Is there a Python pdf to text module for converting PDF files into plain text? I tried a script using pypdf (found on ActiveState), but the output text lacked spaces, making it unreadable.

Are there better alternatives for accurately extracting text from PDFs in Python?

PyMuPDF is a Python binding for MuPDF, a lightweight PDF, XPS, and EPUB viewer. It provides a highly accurate and reliable way to extract text from PDFs. Example:

import fitz  # PyMuPDF

def pdf_to_text(pdf_file):
    doc = fitz.open(pdf_file)
    text = ''
    for page in doc:
        text += page.get_text()
    return text

print(pdf_to_text('sample.pdf'))

Advantages:

  • High accuracy and retains the layout.
  • Supports extracting text, images, and metadata.

pdfplumber allows you to extract both text and tables from PDFs. It provides a more structured and clean approach to extracting data, especially if the document contains tabular data.

Example:

import pdfplumber

def pdf_to_text(pdf_file):
    with pdfplumber.open(pdf_file) as pdf:
        text = ''
        for page in pdf.pages:
            text += page.extract_text()
    return text

print(pdf_to_text('sample.pdf'))

Advantages:

  • Can handle complex layouts and tables better.
  • Provides high-quality text extraction.
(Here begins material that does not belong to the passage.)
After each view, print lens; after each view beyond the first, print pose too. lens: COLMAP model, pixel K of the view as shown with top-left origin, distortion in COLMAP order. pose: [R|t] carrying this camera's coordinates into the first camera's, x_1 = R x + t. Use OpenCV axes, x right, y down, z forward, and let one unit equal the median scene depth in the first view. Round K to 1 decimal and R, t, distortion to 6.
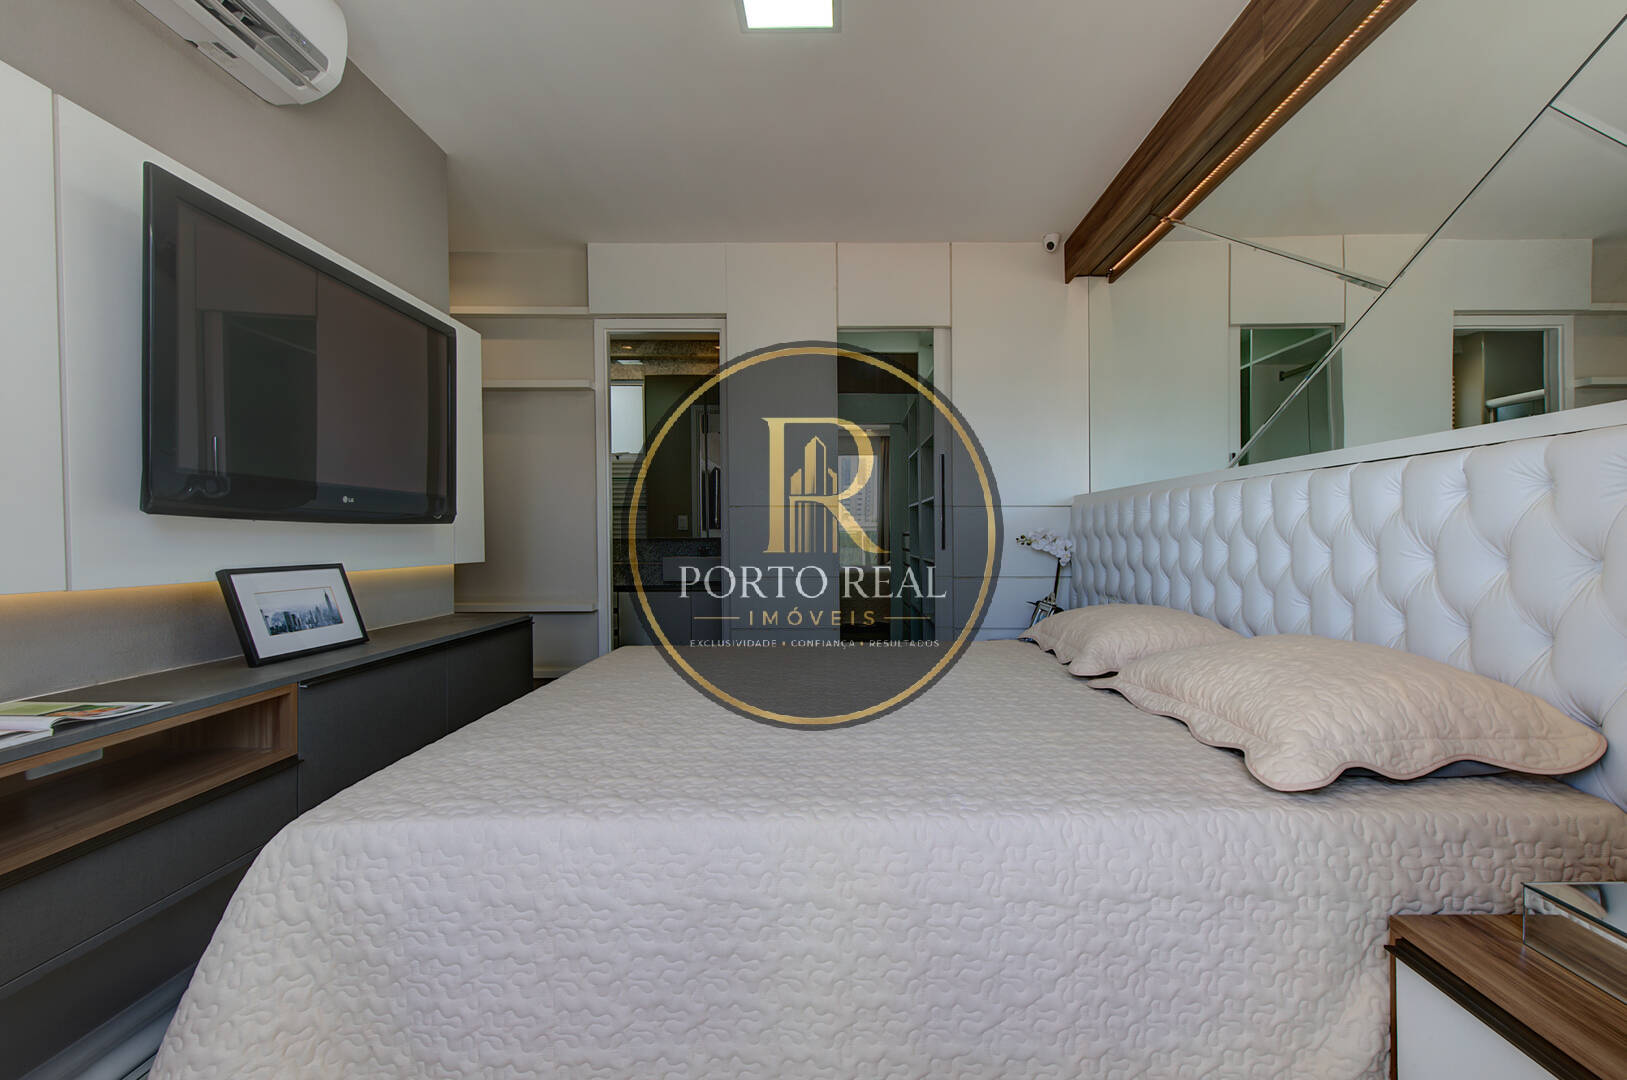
lens RADIAL K [[675.2, 0, 848.4], [0, 675.2, 537.5], [0, 0, 1]] dist [0.001186, 0.000117]
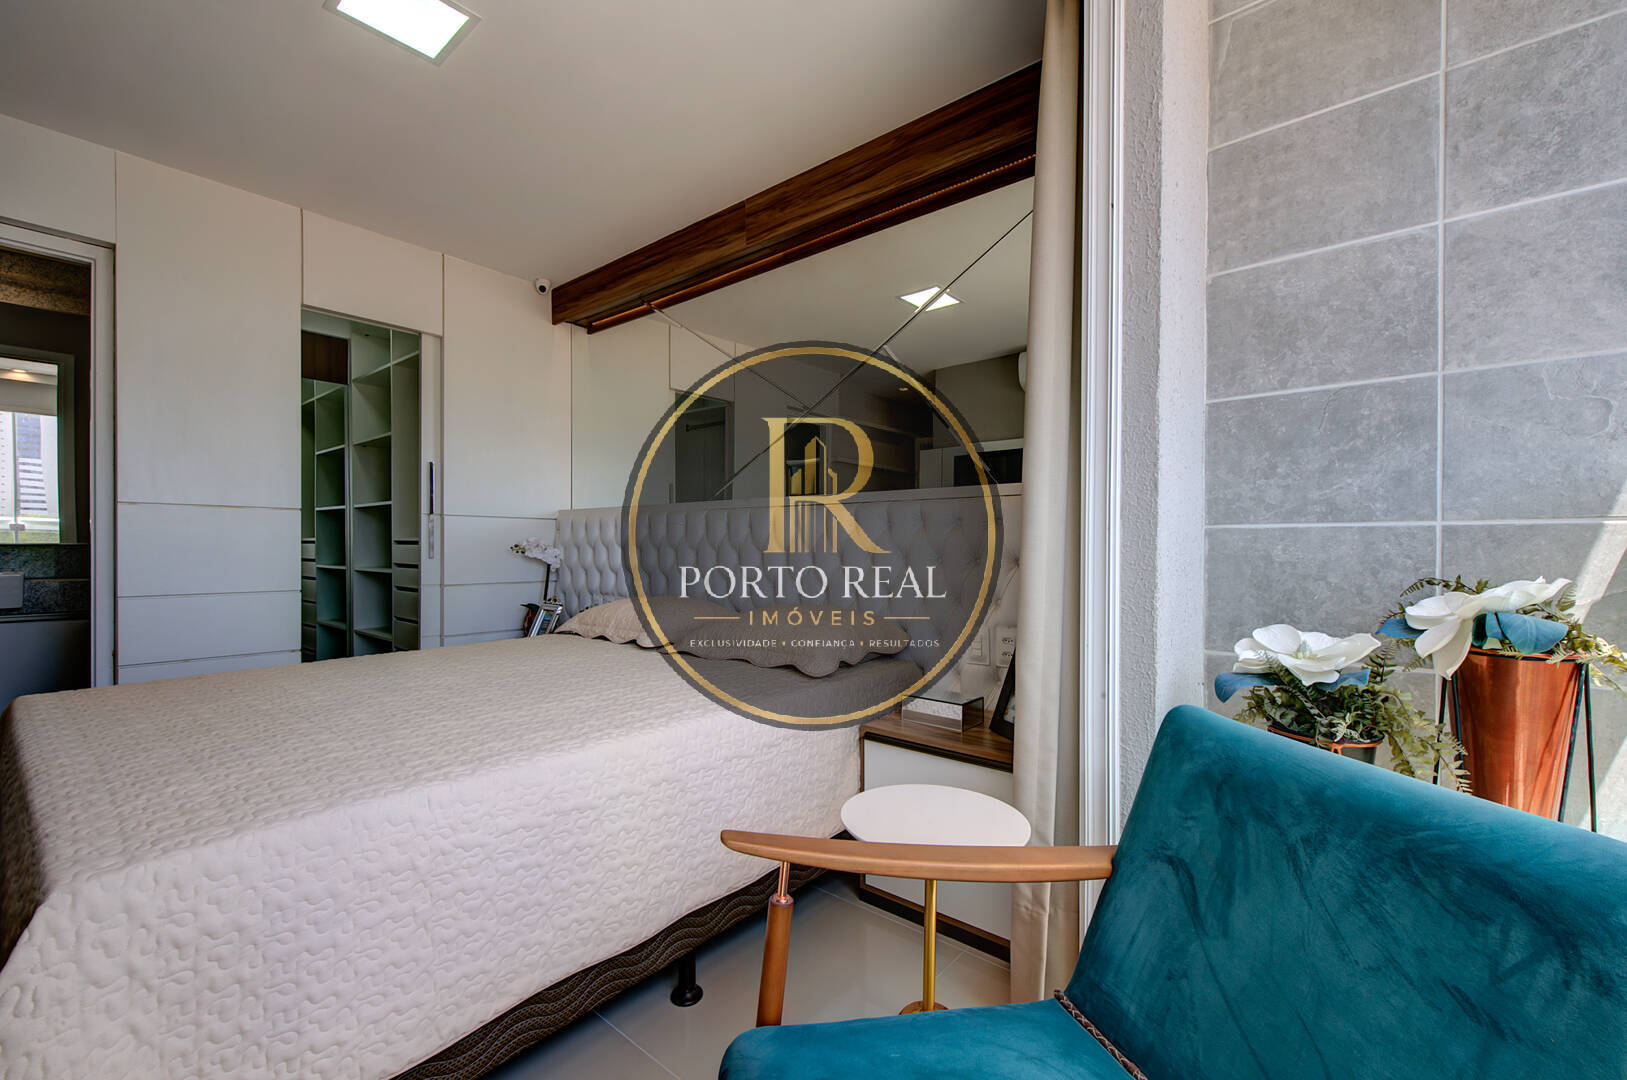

PyPDF2 is another popular library that can extract text from PDFs. While not as robust as PyMuPDF or pdfplumber, it can work well for simpler PDFs.

Example:

import PyPDF2

def pdf_to_text(pdf_file):
    with open(pdf_file, 'rb') as file:
        reader = PyPDF2.PdfReader(file)
        text = ''
        for page in reader.pages:
            text += page.extract_text()
    return text

print(pdf_to_text('sample.pdf'))

Advantages:

  • Good for simple, text-based PDFs.
  • Easy to use and widely adopted.